[RECORDED INFORMATION Boundary: Start]

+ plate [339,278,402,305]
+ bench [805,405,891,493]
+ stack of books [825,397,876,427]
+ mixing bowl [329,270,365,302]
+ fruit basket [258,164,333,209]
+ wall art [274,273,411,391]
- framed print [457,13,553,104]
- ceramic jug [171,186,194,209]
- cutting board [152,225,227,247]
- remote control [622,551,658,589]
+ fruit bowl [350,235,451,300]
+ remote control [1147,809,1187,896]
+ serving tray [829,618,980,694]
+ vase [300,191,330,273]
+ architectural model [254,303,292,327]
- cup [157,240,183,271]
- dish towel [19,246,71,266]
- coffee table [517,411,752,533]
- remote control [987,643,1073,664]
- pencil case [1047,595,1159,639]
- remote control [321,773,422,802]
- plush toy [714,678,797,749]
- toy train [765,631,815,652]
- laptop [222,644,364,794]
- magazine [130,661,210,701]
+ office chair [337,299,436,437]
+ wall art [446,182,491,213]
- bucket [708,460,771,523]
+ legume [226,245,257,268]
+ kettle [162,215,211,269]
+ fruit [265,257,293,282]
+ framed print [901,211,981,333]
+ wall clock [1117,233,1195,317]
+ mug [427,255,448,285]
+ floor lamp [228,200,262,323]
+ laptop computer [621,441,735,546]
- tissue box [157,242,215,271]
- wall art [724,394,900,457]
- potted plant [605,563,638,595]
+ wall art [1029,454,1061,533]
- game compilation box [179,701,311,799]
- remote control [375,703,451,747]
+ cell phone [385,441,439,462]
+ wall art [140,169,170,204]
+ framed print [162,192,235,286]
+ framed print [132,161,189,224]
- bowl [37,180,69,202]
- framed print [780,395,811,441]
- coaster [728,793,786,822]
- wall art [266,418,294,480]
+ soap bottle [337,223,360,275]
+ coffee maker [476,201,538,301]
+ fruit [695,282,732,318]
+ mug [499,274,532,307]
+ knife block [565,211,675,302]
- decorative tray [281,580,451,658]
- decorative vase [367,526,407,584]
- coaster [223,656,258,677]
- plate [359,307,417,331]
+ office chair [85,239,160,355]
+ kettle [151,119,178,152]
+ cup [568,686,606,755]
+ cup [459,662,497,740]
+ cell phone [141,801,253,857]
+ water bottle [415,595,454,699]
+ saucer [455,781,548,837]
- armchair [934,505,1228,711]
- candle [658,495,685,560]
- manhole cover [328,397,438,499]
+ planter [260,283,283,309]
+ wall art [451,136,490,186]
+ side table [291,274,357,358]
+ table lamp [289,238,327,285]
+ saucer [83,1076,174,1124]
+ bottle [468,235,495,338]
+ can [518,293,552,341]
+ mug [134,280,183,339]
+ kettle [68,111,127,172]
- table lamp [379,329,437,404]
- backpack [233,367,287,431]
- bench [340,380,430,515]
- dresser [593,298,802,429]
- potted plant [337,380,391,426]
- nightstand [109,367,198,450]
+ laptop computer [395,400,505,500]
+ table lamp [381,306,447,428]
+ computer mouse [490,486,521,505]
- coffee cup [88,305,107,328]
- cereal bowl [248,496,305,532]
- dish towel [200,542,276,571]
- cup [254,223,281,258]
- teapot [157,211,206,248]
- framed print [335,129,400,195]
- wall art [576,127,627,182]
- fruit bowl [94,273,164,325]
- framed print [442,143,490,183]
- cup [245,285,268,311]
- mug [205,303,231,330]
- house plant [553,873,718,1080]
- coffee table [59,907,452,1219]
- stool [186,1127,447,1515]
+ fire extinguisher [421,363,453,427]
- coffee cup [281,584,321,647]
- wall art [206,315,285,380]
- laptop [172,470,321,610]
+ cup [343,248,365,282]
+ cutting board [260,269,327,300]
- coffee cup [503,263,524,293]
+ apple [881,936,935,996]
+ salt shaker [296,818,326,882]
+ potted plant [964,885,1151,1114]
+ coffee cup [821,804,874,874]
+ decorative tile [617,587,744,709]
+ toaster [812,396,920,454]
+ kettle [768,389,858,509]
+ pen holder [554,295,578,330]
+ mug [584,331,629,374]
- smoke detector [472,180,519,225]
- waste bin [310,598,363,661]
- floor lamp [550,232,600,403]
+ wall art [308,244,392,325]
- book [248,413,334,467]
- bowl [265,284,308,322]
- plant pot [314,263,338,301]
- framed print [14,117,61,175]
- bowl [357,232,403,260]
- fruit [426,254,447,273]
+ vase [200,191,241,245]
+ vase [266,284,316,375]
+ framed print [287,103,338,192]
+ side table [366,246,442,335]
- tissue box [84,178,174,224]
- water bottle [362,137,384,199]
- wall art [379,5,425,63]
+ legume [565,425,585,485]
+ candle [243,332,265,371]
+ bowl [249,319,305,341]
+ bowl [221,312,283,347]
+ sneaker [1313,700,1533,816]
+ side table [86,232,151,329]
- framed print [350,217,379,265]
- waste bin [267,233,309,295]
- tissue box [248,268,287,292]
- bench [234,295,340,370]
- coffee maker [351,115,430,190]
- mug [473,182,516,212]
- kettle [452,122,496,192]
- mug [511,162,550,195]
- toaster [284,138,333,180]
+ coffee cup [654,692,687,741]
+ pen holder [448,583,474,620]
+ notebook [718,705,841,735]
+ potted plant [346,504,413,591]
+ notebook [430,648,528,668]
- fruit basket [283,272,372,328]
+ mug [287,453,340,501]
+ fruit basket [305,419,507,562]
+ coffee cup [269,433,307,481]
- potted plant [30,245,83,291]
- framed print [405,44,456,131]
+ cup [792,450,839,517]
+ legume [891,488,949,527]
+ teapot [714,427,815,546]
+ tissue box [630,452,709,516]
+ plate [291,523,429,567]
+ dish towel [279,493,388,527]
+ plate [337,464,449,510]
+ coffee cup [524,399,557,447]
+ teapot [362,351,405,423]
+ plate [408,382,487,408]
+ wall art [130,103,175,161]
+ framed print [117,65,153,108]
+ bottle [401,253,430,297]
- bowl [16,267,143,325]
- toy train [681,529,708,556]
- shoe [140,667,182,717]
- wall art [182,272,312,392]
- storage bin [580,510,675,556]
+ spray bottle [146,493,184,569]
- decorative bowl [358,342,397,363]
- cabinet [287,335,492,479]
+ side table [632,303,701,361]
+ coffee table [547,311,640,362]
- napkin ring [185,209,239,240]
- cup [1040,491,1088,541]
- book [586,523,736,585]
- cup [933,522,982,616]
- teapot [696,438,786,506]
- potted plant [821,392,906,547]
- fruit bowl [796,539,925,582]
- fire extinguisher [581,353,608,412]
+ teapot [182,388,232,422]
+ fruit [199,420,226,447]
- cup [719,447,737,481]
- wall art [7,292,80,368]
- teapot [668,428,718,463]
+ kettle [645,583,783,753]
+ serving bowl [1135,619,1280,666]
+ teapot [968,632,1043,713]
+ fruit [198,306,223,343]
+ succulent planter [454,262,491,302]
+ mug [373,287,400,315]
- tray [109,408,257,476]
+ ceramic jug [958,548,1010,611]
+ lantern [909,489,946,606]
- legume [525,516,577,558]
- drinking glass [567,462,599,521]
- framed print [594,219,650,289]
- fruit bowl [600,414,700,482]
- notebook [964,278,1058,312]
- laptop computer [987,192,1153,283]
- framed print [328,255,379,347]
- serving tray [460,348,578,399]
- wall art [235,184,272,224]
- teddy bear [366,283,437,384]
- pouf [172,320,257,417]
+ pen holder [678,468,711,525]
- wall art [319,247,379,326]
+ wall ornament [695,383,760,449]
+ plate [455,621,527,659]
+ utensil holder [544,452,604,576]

[RECORDED INFORMATION Boundary: End]

TASK DESCRIPTION | Return only the part of the records above that opens with the line containing "framed print [117,65,153,108]" and closes with the line containing "- framed print [594,219,650,289]", ends included.

RESPONSE FOR THIS EXERCISE |
+ framed print [117,65,153,108]
+ bottle [401,253,430,297]
- bowl [16,267,143,325]
- toy train [681,529,708,556]
- shoe [140,667,182,717]
- wall art [182,272,312,392]
- storage bin [580,510,675,556]
+ spray bottle [146,493,184,569]
- decorative bowl [358,342,397,363]
- cabinet [287,335,492,479]
+ side table [632,303,701,361]
+ coffee table [547,311,640,362]
- napkin ring [185,209,239,240]
- cup [1040,491,1088,541]
- book [586,523,736,585]
- cup [933,522,982,616]
- teapot [696,438,786,506]
- potted plant [821,392,906,547]
- fruit bowl [796,539,925,582]
- fire extinguisher [581,353,608,412]
+ teapot [182,388,232,422]
+ fruit [199,420,226,447]
- cup [719,447,737,481]
- wall art [7,292,80,368]
- teapot [668,428,718,463]
+ kettle [645,583,783,753]
+ serving bowl [1135,619,1280,666]
+ teapot [968,632,1043,713]
+ fruit [198,306,223,343]
+ succulent planter [454,262,491,302]
+ mug [373,287,400,315]
- tray [109,408,257,476]
+ ceramic jug [958,548,1010,611]
+ lantern [909,489,946,606]
- legume [525,516,577,558]
- drinking glass [567,462,599,521]
- framed print [594,219,650,289]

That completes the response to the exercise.